— Это другая история, Павел Павлович… Я встретила человека… он не хотел чужого ребенка… Мне казалось… Но теперь я вернулась за Алешей. Я вырву его из поганых рук!
В комнате раздался стук дятла…
Прямо от Кораблевых утомленная Клара поехала ужинать в «Гавану». Из вестибюля позвонила старинной подруге: та охала, ахала, всячески выражая свой восторг и желание встретиться, но сесть на такси и приехать отказалась — ее дочка болела свинкой.

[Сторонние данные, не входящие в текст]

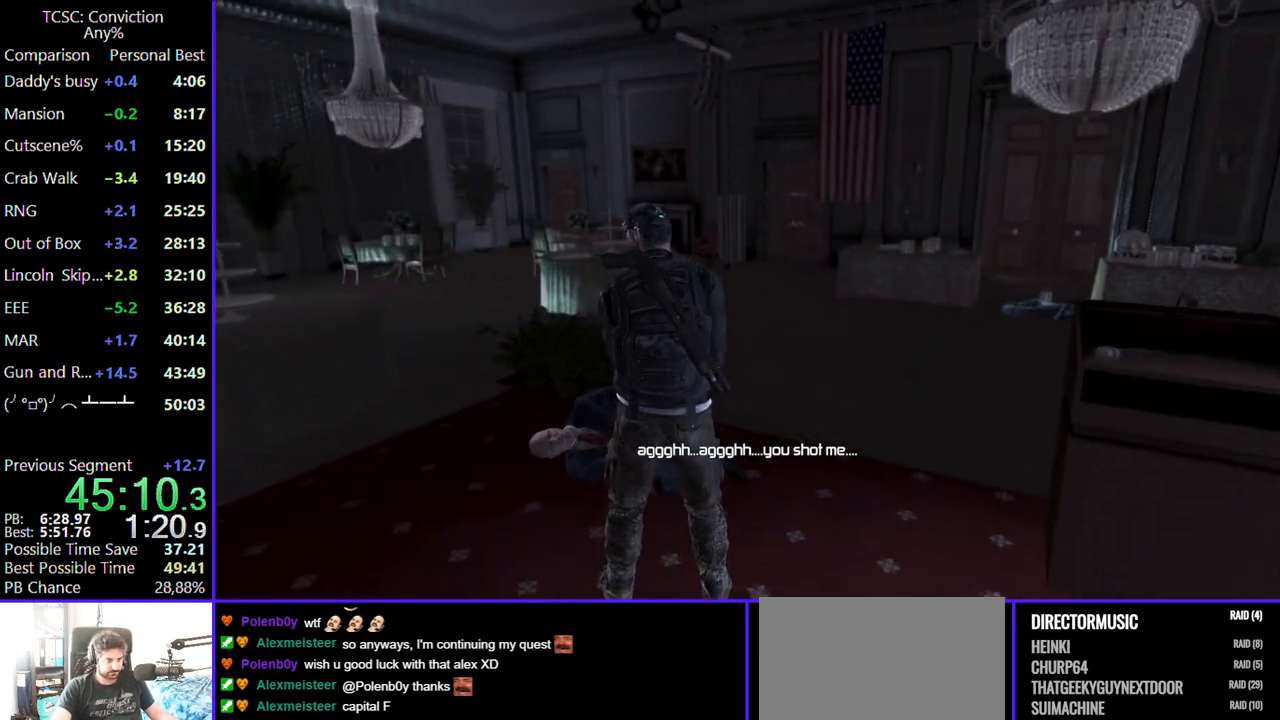
{"keys": ["d"], "mouse": [], "events": []}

Клара, злясь неизвестно уже на кого, выпила подряд несколько рюмок ркацители, быстро опьянела. Вскоре ее стали приглашать на танец темнокожие молодые люди. Она никому не отказывала: не меньше часа подряд билась в конвульсиях модных ритмов, взмокла, как русалка. Домой ее провожали целой компанией — мужчины еле втиснулись в такси. Но никак что-то ей не удавалось привести себя в состояние привычного злого возбуждения.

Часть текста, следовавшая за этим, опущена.